Fraser believes her work occupies an important gap in Canadian literature on the history of residential schools, much of it authored by non-Indigenous historians.

"What I'm trying to do is... we already know these institutions were bad, and these colonial policies attempted to basically move Indigenous people off their land and assimilate them into white, Canadian society," said Fraser.

"We already know that. I wanted to bring a bit more nuance to it and come from a Gwich'in and Indigenous perspective. I wanted to give people the space to really speak for themselves and share the kinds of history they feel are important."
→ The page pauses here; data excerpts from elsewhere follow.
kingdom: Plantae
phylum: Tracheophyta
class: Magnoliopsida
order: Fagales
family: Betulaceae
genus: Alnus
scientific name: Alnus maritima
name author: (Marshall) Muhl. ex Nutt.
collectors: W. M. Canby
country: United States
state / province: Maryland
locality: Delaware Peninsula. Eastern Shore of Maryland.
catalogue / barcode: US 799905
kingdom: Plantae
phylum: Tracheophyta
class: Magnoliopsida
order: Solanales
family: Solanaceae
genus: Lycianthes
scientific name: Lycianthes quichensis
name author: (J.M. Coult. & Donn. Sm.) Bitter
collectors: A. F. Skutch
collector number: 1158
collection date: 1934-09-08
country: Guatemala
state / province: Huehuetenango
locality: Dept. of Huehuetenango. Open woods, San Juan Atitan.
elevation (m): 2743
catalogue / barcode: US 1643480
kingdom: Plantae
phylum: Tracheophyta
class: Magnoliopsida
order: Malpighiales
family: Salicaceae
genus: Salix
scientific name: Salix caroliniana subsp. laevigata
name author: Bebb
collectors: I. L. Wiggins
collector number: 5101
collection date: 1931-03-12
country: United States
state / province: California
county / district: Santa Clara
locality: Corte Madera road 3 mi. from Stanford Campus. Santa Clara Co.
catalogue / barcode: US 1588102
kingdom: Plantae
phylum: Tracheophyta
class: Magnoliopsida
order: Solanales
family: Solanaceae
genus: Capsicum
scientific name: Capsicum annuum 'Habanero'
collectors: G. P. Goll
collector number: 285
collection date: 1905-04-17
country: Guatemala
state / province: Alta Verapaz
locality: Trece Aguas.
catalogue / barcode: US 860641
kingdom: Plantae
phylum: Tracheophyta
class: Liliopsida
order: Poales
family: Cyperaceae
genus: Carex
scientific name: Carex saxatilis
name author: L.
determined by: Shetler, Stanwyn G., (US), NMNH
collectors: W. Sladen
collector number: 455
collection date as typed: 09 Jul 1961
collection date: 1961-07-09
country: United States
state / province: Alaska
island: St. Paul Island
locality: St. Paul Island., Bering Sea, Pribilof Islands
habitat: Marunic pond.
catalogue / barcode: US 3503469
Fraser defended her thesis last Friday before taking a weekend break. She owns a company, Indigenous Consulting Services, and is working on several projects while contemplating the search for a teaching position at a university.

"I have taught and designed a course on the history of residential schools that I would really like to teach," she said, "but right now I'm working with the Gwich'in Tribal Council on a 20-page brochure on the history of residential schooling in that region, so that the public connects with it.

"I'm also working with the NWT Recreation and Parks Association on the history of residential schools and we're hoping, one day, that'll be a travelling exhibit similar to the [Prince of Wales Northern Heritage Centre's] special constables one.

"I really see my position as one where I would like to engage with the public. I'm hoping, in my future research, that I can work with communities again to understand what they feel is important."